■ **Records provided**:
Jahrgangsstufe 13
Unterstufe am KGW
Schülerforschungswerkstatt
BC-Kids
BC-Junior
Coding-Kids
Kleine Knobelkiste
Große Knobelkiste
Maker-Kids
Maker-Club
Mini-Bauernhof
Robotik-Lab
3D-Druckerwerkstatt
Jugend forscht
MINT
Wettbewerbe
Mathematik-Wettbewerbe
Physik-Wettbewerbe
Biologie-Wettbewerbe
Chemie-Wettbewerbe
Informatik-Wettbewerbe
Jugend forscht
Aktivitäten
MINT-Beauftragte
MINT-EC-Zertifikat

* * *

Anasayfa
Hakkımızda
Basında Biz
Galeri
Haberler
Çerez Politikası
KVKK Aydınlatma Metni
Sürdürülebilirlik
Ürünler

■ **Task objective**:
Count the rows that contain the string "MINT" and reply with the number alone.

■ **Result for this exercise**:
3